SURREY, B.C. — The West Division-leading B.C. Lions are looking to continue their defensive dominance as they host the third-place Saskatchewan Roughriders on Saturday.
Montreal Alouettes quarterback Cody Fajardo, left, is sacked by B.C. Lions' Mathieu Betts during the first half of a CFL football game, in Vancouver, B.C., Sunday, July 9, 2023. The Lions defence is looking to continue its dominant ways as they take on the third team in the West: the Saskatchewan Roughriders. THE CANADIAN PRESS/Darryl Dyck

SURREY, B.C. — The West Division-leading B.C. Lions are looking to continue their defensive dominance as they host the third-place Saskatchewan Roughriders on Saturday.

The Lions (4-1) have ridden strong on the performances on defensive lineman Mathieu Betts who leads the league with nine sacks.

That sets him over halfway to Brent Johnson’s Canadian record of 17 set in 2005. 

"We've reminded ourselves from day zero on Monday, you got to win as many games as possible," he said. "Play a good game, that's all we got to do."

The game plan, Betts said, is the same as every week: take away the run game and force their opponents to become one-dimensional on offence.

The Lions’ defence has allowed a CFL-low five touchdowns on 68 total possessions by their opponents

B.C. is coming of a bye week after posting a dominant 35-19 win over the Montreal Alouettes on July 7. That game marked a turnaround for quarterback Vernon Adams Jr., who threw six interceptions against Toronto the previous week in the Lions’ only loss of the season.

Adams threw an interception on the second play in the win over the Alouettes only for it to be called back because of a penalty.

From there, he led a quick drive for a touchdown and kept up a dominant performance throughout the rest of the game.

“He stood tall in the heat of adversity.
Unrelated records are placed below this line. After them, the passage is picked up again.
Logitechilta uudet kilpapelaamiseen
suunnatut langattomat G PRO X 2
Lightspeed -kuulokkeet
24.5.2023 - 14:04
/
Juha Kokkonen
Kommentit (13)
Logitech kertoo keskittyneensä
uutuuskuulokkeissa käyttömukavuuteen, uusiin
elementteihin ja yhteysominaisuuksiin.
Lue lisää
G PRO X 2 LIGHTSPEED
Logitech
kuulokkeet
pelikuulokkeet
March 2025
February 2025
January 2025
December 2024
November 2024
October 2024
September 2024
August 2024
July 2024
We have nothing but admiration, respect for what (Adams) does and how he handles his business,” said wide receiver Keon Hatcher.
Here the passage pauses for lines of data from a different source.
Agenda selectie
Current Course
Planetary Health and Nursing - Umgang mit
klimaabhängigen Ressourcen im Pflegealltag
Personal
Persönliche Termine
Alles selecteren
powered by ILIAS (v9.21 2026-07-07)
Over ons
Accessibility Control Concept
The Lions will also have Dominique Rhymes, Hatcher and Lucky Whitehead all back for the first time in a few weeks.

The Riders (3-2) have kept all but one game within four points this season, the exception being a 45-27 loss to the Winnipeg Blue Bombers on June 16.

Hatcher said he and his teammates have respect for their opponents' defensive corps.
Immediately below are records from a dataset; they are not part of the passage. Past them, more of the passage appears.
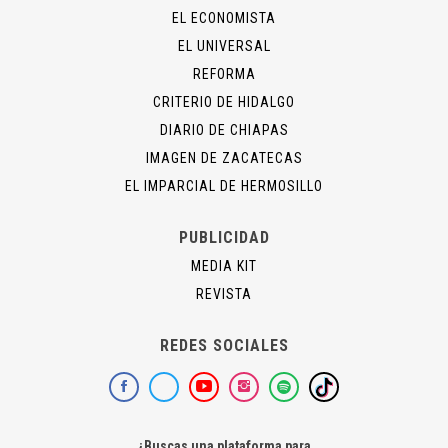
EL ECONOMISTA
EL UNIVERSAL
REFORMA
CRITERIO DE HIDALGO
DIARIO DE CHIAPAS
IMAGEN DE ZACATECAS
EL IMPARCIAL DE HERMOSILLO
PUBLICIDAD
MEDIA KIT
REVISTA
REDES SOCIALES
¿Buscas una plataforma para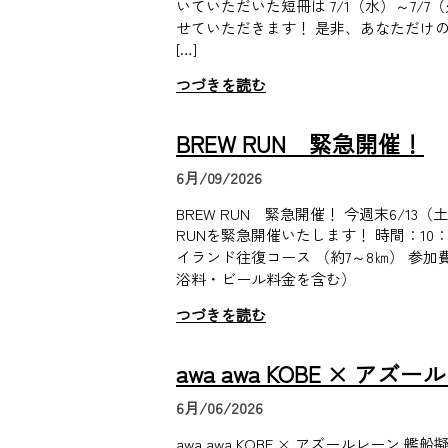
いていただいた短冊は 7/1（水）～7/7
せていただきます！ 是非、あなただけの願
[…]
つづきを読む
BREW RUN 緊急開催！
6月/09/2026
BREW RUN 緊急開催！ 今週末6/13（土
RUNを緊急開催いたします！ 時間：10：
イランド往復コース （約7～8㎞） 参加費：
浴料・ビール料金を含む）
つづきを読む
awa awa KOBE × アズ
6月/06/2026
awa awa KOBE × アズールレーン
“(They have a) great defence, sound defence, a group that’s been together for a little while. We expect them to do battle and we’ll do the same,” Hatcher said.

The Lions will likely be without running back Taquan Mizzell, who continues to recover from a knee injury.

But recent signing Shaun Shivers will be looking to continue his strong start to life in B.C.

Shivers scored a touchdown in his first game and nearly capped off a 68 yard rush only to have the ball stripped from him moments away from the end zone.

“That was bad ball,” he said.

The Riders will be looking to bounce back from a 33-31 loss to the Calgary Stampeders last week.

"We're excited to play them. That's a good football team," said head coach Craig Dickenson during a media availability. "Our guys know it's a big challenge, our guys know it's likely one of those games where not a lot of people are picking us to win but we're looking forward to the challenge."

The Roughriders defence say they're respecting Adams' performance but will be looking to pressure him early and aggressively.

"We got to get to him, get him off his throwing point and get in his face," said linebacker Pete Robertson.

"They got good players over there but our biggest goal is to get in and get out."


NOT SO HOME COMFORTS: Saskatchewan has won their last five games at B.C. Place. The Lions’ last home win over Saskatchewan was a 30-15 victory on Aug. 5, 2017.

WESTERN SUCCESS:A win would give the Lions a 4-0 start in games against Western Division opponents, a feat they haven't accomplished since 2005.

RECORD CHASER: Betts has a league-leading nine sacks, chasing the record of 17 set in 2005.